There are a lot of people who, for business advantage, are trying to get information on Muddy Waters, on me. I’m very careful about speaking on mobile phones—they could be intercepted. There are people who will go to some length to learn about what we’re doing.
Let’s talk about technique. How was Muddy Waters able to find these financial frauds when so many other analysts did not?
We are not MBAs who sit around and look at spreadsheets all day. We have diverse skills—finance people, accountants, entrepreneurs, lawyers, technology and Internet experts. So we can look at a company from all these perspectives and come up with a much more solid understanding than your average analyst.
But you and other Muddy Waters employees have also been charged with misrepresenting yourselves.
When we’re dealing with people whom we suspect are liars, we can’t go in through the front door to talk to them about their business, because they lie to us. So we often approach the company as a potential client.
After Muddy Waters called Sino-Forest a fraud, its stock price plunged. © Norm Betts/Bloomberg via Getty Images
So there’s some undercover detective work.
A pretty decent bit of that, yes.
After seeing so much corruption, do you still like China?
I have a lot of dear friends who are Chinese, and I always look forward to seeing them. But I don’t feel positively about the direction of the standard of living in China. Household incomes may be going up, but the standard of living is going down.
What makes you say that?
Environmental issues are massive. The air pollution, the water pollution…It takes a toll. You don’t feel great about the food that you eat.
One of the things that people don’t understand is that if you’re Chinese, you’re born into the most competitive society on the planet. You’re competing from day one for school spots, for jobs, for money in a country that’s still largely poor. People have a hard time turning that off when they step outside of the workplace. That competitiveness affects their happiness.
So the idea that Americans need to start learning from the Chinese is a fallacy?
I do admire the way the Chinese value education. When you see how people are really willing to learn—that’s something that we should emulate.
And how does having lived in China make you feel about U.S. culture?
I moved back to the U.S. in November 2010. Shortly after, I went to a football game at USC, the first game I’d attended in a few years. The stadium was packed—90,000 people. It struck me that you have 90,000 people who have come together just to cheer and have a good time. And you don’t get that in China. You don’t have an emphasis on this culture where people can come together and connect.

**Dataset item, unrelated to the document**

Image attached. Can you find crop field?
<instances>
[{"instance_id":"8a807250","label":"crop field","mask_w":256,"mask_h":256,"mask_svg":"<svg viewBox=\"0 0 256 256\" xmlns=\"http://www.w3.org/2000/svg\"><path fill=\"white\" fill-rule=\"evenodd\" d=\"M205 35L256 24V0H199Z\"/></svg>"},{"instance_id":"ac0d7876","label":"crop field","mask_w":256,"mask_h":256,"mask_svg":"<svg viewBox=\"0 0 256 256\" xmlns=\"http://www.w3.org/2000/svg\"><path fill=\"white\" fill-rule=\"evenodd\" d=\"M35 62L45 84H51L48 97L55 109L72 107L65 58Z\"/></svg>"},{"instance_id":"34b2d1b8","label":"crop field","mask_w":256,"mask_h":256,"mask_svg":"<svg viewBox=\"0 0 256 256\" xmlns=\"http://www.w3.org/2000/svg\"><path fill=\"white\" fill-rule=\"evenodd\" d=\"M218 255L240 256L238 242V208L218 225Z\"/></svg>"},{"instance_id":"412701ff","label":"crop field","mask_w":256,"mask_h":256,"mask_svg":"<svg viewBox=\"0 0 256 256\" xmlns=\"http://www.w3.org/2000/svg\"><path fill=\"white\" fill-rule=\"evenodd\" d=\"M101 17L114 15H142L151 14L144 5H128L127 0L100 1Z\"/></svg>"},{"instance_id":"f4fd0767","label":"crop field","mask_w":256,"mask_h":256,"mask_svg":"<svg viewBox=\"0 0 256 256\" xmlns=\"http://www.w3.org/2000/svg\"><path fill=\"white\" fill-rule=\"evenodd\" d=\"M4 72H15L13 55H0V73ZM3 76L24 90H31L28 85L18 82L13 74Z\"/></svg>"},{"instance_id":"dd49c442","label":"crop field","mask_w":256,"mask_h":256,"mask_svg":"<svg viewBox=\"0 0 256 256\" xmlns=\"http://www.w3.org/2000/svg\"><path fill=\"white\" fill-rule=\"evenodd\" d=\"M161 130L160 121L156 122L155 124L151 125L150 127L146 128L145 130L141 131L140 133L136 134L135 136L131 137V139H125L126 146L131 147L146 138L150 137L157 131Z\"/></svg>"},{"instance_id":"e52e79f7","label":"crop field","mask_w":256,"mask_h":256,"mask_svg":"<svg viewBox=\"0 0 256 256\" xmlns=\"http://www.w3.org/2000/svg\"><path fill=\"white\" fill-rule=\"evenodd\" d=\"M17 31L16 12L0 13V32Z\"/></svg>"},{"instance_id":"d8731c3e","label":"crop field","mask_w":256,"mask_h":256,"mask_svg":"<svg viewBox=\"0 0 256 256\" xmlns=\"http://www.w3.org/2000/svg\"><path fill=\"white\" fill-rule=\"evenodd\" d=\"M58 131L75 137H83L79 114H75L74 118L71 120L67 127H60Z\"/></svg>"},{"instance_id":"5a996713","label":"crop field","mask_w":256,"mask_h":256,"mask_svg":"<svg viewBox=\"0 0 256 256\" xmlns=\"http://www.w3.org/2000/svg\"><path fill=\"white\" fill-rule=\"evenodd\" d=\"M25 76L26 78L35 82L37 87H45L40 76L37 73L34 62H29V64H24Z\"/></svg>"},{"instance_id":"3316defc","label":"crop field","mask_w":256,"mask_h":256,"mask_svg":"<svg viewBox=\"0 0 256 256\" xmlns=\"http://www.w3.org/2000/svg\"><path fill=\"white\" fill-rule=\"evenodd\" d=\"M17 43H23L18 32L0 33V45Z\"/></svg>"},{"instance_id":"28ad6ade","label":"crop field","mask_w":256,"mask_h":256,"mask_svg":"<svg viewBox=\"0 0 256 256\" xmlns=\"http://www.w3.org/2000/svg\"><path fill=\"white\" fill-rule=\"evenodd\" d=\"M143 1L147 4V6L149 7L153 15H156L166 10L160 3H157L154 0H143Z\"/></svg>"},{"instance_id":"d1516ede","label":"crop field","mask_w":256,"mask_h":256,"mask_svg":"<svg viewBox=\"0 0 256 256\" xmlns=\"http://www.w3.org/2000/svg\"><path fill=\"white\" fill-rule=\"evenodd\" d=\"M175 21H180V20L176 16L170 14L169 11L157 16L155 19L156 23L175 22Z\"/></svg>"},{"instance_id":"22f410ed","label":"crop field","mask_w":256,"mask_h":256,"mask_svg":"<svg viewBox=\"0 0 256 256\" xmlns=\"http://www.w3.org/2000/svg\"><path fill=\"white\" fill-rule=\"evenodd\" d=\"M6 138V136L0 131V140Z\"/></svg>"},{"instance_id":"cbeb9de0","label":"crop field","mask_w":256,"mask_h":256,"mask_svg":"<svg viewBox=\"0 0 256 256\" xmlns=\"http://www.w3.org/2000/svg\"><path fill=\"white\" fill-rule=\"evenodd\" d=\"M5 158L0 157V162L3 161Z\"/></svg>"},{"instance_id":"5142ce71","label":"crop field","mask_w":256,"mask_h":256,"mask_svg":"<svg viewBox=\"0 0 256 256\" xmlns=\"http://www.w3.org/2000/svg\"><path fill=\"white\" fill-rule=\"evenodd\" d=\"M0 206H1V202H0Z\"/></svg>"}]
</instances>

You’ve also warned that the Chinese economy is a bubble.
I first called it a fixed asset bubble in late 2008. My prediction was that it would pop within two to five years. I think we’re on track—it’ll pop within two to three years from now.
And the impact globally?
We could be looking at a situation where equity markets in developed countries such as the U.S. and developing markets are lower five to 10 years from now than they are today.
So what do you invest in?
I began buying gold aggressively back in 2002, and that obviously was a very good investment. Now, most of my capital is in cash on the sideline. There will be opportunities when the dust settles.